[Data for this exercise]

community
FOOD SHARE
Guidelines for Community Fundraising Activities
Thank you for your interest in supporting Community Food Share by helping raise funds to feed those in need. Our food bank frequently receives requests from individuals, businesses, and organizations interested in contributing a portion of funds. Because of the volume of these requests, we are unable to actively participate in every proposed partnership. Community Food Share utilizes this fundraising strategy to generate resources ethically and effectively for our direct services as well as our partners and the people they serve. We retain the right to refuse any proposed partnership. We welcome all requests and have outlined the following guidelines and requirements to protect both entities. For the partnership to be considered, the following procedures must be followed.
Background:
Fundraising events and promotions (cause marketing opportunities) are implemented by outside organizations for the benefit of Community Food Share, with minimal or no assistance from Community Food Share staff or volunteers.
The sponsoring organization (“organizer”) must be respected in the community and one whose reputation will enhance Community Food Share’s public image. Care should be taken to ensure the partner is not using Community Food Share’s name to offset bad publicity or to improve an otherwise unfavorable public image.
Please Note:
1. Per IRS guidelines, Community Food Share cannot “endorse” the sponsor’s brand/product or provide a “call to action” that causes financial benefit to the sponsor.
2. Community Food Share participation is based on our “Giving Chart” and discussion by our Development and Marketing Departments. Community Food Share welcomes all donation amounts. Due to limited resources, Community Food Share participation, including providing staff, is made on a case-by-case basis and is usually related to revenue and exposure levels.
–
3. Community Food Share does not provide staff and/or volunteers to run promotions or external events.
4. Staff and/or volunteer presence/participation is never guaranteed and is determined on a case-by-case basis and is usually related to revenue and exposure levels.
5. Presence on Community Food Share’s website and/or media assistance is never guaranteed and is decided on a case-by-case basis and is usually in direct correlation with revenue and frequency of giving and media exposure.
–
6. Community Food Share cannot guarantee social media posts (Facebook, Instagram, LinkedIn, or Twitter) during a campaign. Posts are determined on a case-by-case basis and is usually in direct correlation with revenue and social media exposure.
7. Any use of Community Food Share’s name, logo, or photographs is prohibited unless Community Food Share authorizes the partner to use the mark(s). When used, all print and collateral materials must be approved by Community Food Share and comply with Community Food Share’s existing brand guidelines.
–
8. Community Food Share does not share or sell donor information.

[/Data for this exercise]

◆ **About this task**:
When you reach the line that contains "6. Community Food" in the material above, please copy it and every line after it exactly, stopping only at the last line.

◆ **Answer**:
6. Community Food Share cannot guarantee social media posts (Facebook, Instagram, LinkedIn, or Twitter) during a campaign. Posts are determined on a case-by-case basis and is usually in direct correlation with revenue and social media exposure.
7. Any use of Community Food Share’s name, logo, or photographs is prohibited unless Community Food Share authorizes the partner to use the mark(s). When used, all print and collateral materials must be approved by Community Food Share and comply with Community Food Share’s existing brand guidelines.
–
8. Community Food Share does not share or sell donor information.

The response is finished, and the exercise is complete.